Instruction >> Pick every line out of the entries below that holds the string "kann", and report them.

[Extracted page text data]
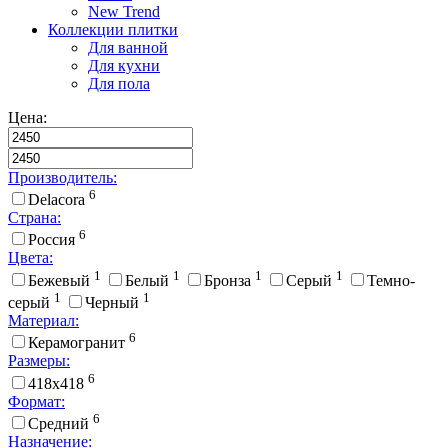
New Trend
Коллекции плитки
Для ванной
Для кухни
Для пола
Цена:
Производитель:
6
Delacora
Страна:
6
Россия
Цвета:
1
1
1
1
Бежевый
Белый
Бронза
Серый
Темно-
1
1
серый
Черный
Материал:
6
Керамогранит
Размеры:
6
418x418
Формат:
6
Средний
Назначение:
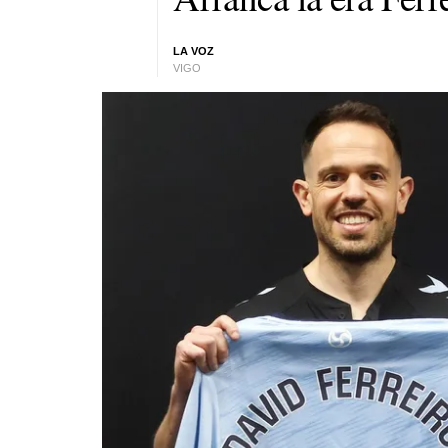
LA VOZ
VIGO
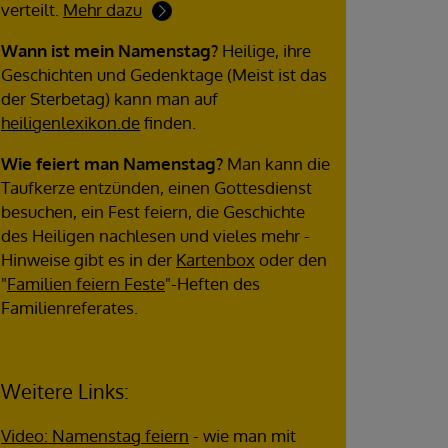
verteilt.
Mehr dazu
Wann ist mein Namenstag?
Heilige, ihre
Geschichten und Gedenktage (Meist ist das
der Sterbetag) kann man auf
heiligenlexikon.de
finden.
Wie feiert man Namenstag?
Man kann die
Taufkerze entzünden, einen Gottesdienst
besuchen, ein Fest feiern, die Geschichte
des Heiligen nachlesen und vieles mehr -
Hinweise gibt es in der
Kartenbox
oder den
"
Familien feiern Feste
"-Heften des
Familienreferates.
Weitere Links:
Video: Namenstag feiern
- wie man mit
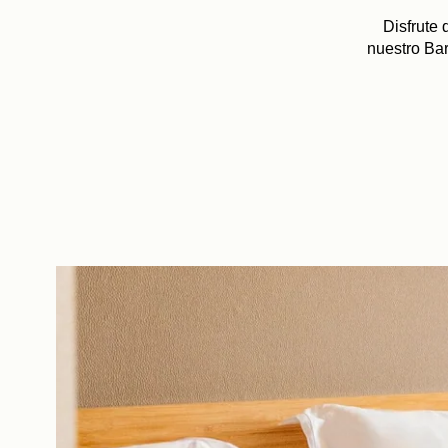
Disfrute 
nuestro Ba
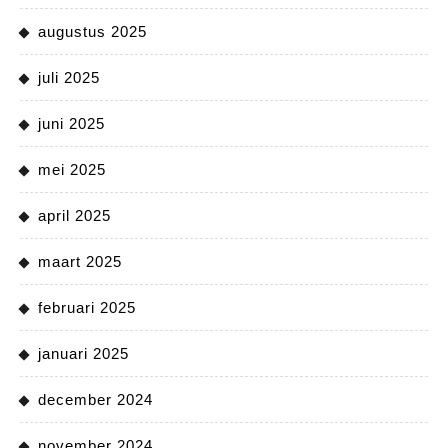
augustus 2025
juli 2025
juni 2025
mei 2025
april 2025
maart 2025
februari 2025
januari 2025
december 2024
november 2024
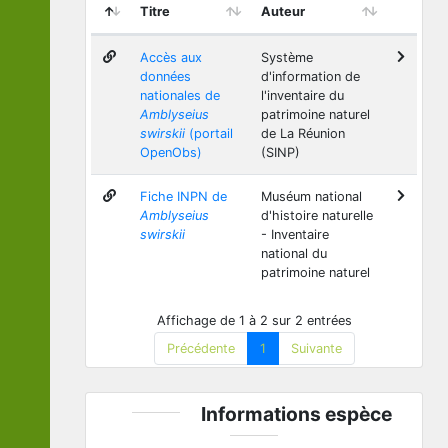
Titre
Auteur
Accès aux
Système
données
d'information de
nationales de
l'inventaire du
Amblyseius
patrimoine naturel
swirskii
(portail
de La Réunion
OpenObs)
(SINP)
Fiche INPN de
Muséum national
Amblyseius
d'histoire naturelle
swirskii
- Inventaire
national du
patrimoine naturel
Affichage de 1 à 2 sur 2 entrées
Précédente
1
Suivante
Informations espèce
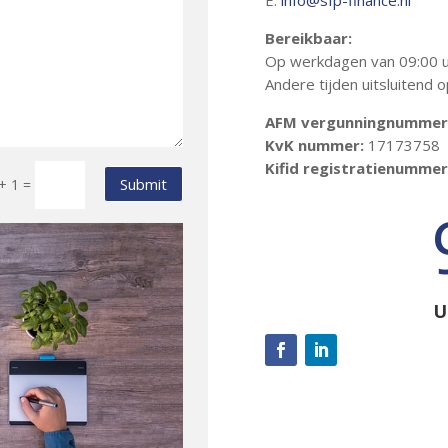
E:
info@sfp-finance.nl
Bereikbaar:
Op werkdagen van 09:00 uu
Andere tijden uitsluitend o
AFM vergunningnummer
KvK nummer:
17173758
Kifid registratienummer
Submit
+ 1
=
U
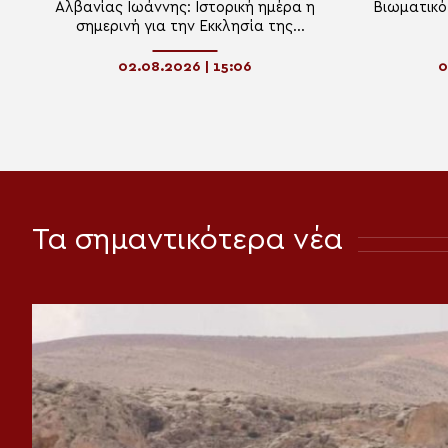
Αλβανίας Ιωάννης: Ιστορική ημέρα η
Βιωματικό
σημερινή για την Εκκλησία της
Αλβανίας
02.08.2026 | 15:06
0
Τα σημαντικότερα νέα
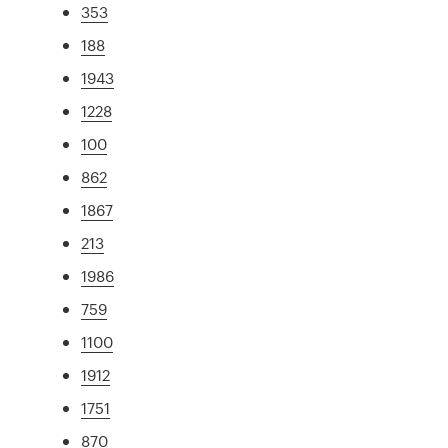
353
188
1943
1228
100
862
1867
213
1986
759
1100
1912
1751
870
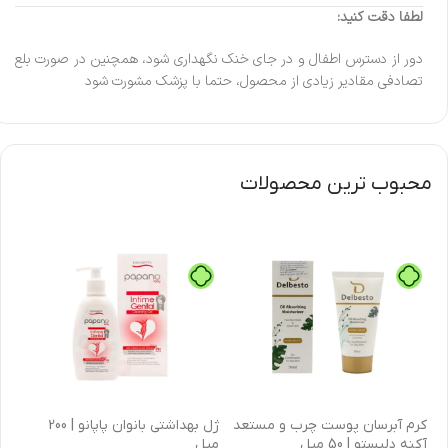
لطفا دقت کنید:
دور از دسترس اطفال و در جای خنک نگهداری شود، همچنین در صورت بلع
تصادفی مقادیر زیادی از محصول، حتما با پزشک مشورت شود
محبوب ترین محصولات
كرم آبرسان پوست چرب و مستعد
ژل بهداشتی بانوان پاپانو | 200
آکنه دلبستو | 50 میل
میل
| 30 میل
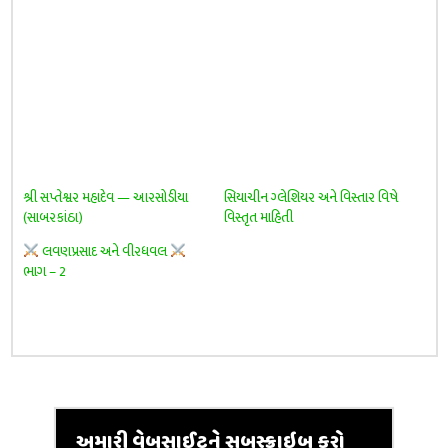
શ્રી સપ્તેશ્વર મહાદેવ — આરસોડીયા
સિયાચીન ગ્લેશિયર અને વિસ્તાર વિષે
(સાબરકાંઠા)
વિસ્તૃત માહિતી
લવણપ્રસાદ અને વીરધવલ
ભાગ – 2
અમારી વેબસાઈટને સબસ્ક્રાઇબ કરો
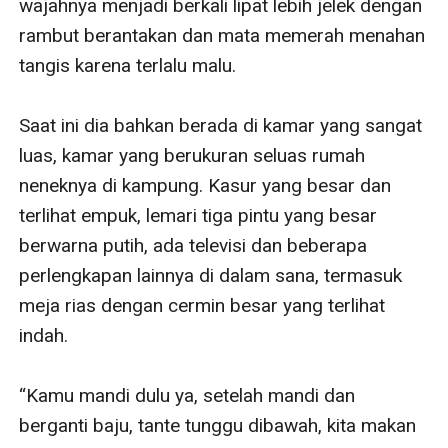
wajahnya menjadi berkali lipat lebih jelek dengan 
rambut berantakan dan mata memerah menahan 
tangis karena terlalu malu. 

Saat ini dia bahkan berada di kamar yang sangat 
luas, kamar yang berukuran seluas rumah 
neneknya di kampung. Kasur yang besar dan 
terlihat empuk, lemari tiga pintu yang besar 
berwarna putih, ada televisi dan beberapa 
perlengkapan lainnya di dalam sana, termasuk 
meja rias dengan cermin besar yang terlihat 
indah. 

“Kamu mandi dulu ya, setelah mandi dan 
berganti baju, tante tunggu dibawah, kita makan 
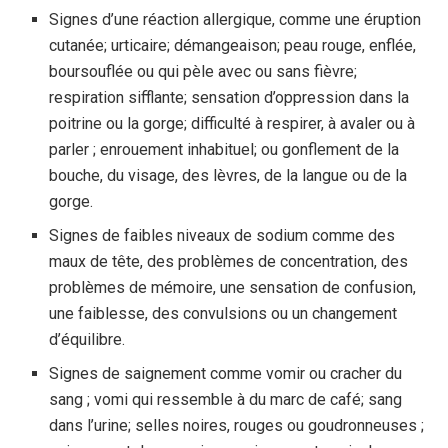
Signes d’une réaction allergique, comme une éruption
cutanée; urticaire; démangeaison; peau rouge, enflée,
boursouflée ou qui pèle avec ou sans fièvre;
respiration sifflante; sensation d’oppression dans la
poitrine ou la gorge; difficulté à respirer, à avaler ou à
parler ; enrouement inhabituel; ou gonflement de la
bouche, du visage, des lèvres, de la langue ou de la
gorge.
Signes de faibles niveaux de sodium comme des
maux de tête, des problèmes de concentration, des
problèmes de mémoire, une sensation de confusion,
une faiblesse, des convulsions ou un changement
d’équilibre.
Signes de saignement comme vomir ou cracher du
sang ; vomi qui ressemble à du marc de café; sang
dans l’urine; selles noires, rouges ou goudronneuses ;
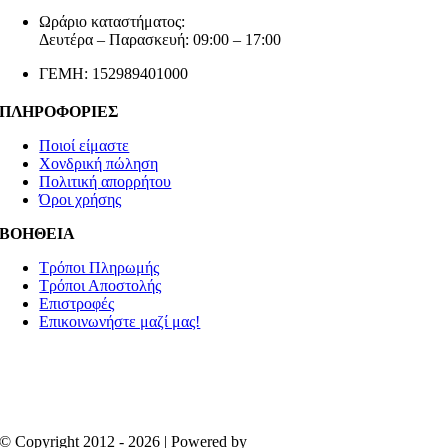
Ωράριο καταστήματος:
Δευτέρα – Παρασκευή: 09:00 – 17:00
ΓΕΜΗ: 152989401000
ΠΛΗΡΟΦΟΡΙΕΣ
Ποιοί είμαστε
Χονδρική πώληση
Πολιτική απορρήτου
Όροι χρήσης
ΒΟΗΘΕΙΑ
Τρόποι Πληρωμής
Τρόποι Αποστολής
Επιστροφές
Επικοινωνήστε μαζί μας!
© Copyright 2012 - 2026 | Powered by
Aboutnet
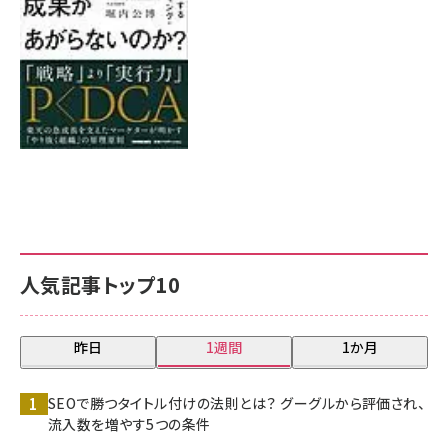
人気記事トップ10
昨日
1週間
1か月
SEOで勝つタイトル付けの法則とは？ グーグルから評価され、
流入数を増やす5つの条件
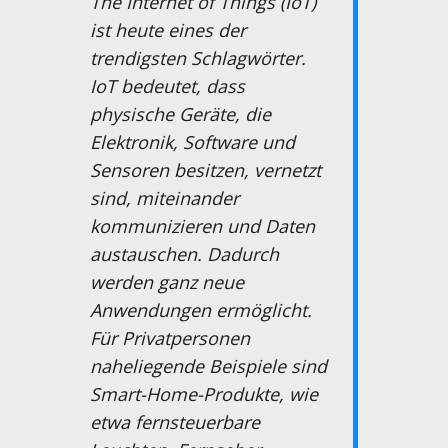
The Internet of Things (IoT)
ist heute eines der
trendigsten Schlagwörter.
IoT bedeutet, dass
physische Geräte, die
Elektronik, Software und
Sensoren besitzen, vernetzt
sind, miteinander
kommunizieren und Daten
austauschen. Dadurch
werden ganz neue
Anwendungen ermöglicht.
Für Privatpersonen
naheliegende Beispiele sind
Smart-Home-Produkte, wie
etwa fernsteuerbare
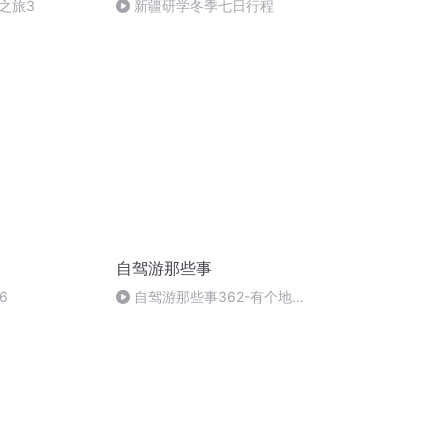
之旅3
新疆研学冬季七日行程
自驾游那些事
6
自驾游那些事362-有个地
方，我想再去一次，那就是西安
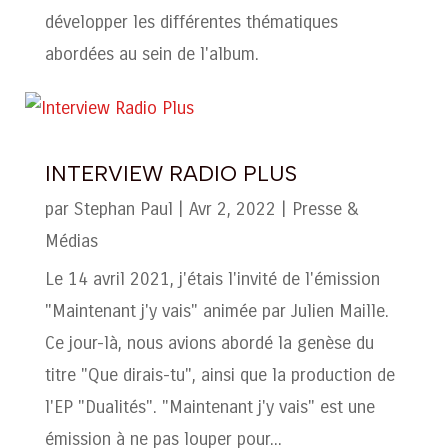
développer les différentes thématiques
abordées au sein de l'album.
INTERVIEW RADIO PLUS
par
Stephan Paul
|
Avr 2, 2022
|
Presse &
Médias
Le 14 avril 2021, j'étais l'invité de l'émission
"Maintenant j'y vais" animée par Julien Maille.
Ce jour-là, nous avions abordé la genèse du
titre "Que dirais-tu", ainsi que la production de
l'EP "Dualités". "Maintenant j'y vais" est une
émission à ne pas louper pour...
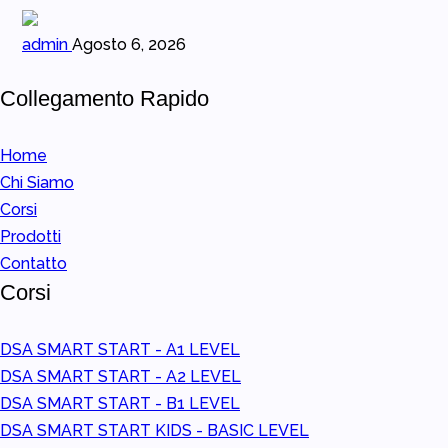
admin
Agosto 6, 2026
Collegamento Rapido
Home
Chi Siamo
Corsi
Prodotti
Contatto
Corsi
DSA SMART START - A1 LEVEL
DSA SMART START - A2 LEVEL
DSA SMART START - B1 LEVEL
DSA SMART START KIDS - BASIC LEVEL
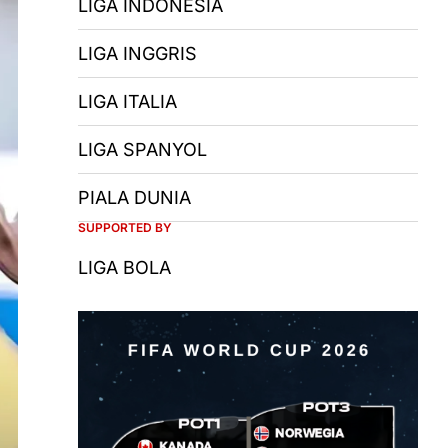
LIGA INDONESIA
LIGA INGGRIS
LIGA ITALIA
LIGA SPANYOL
PIALA DUNIA
SUPPORTED BY
LIGA BOLA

Written solution >>
der Sterbetag) kann man auf
Man kann die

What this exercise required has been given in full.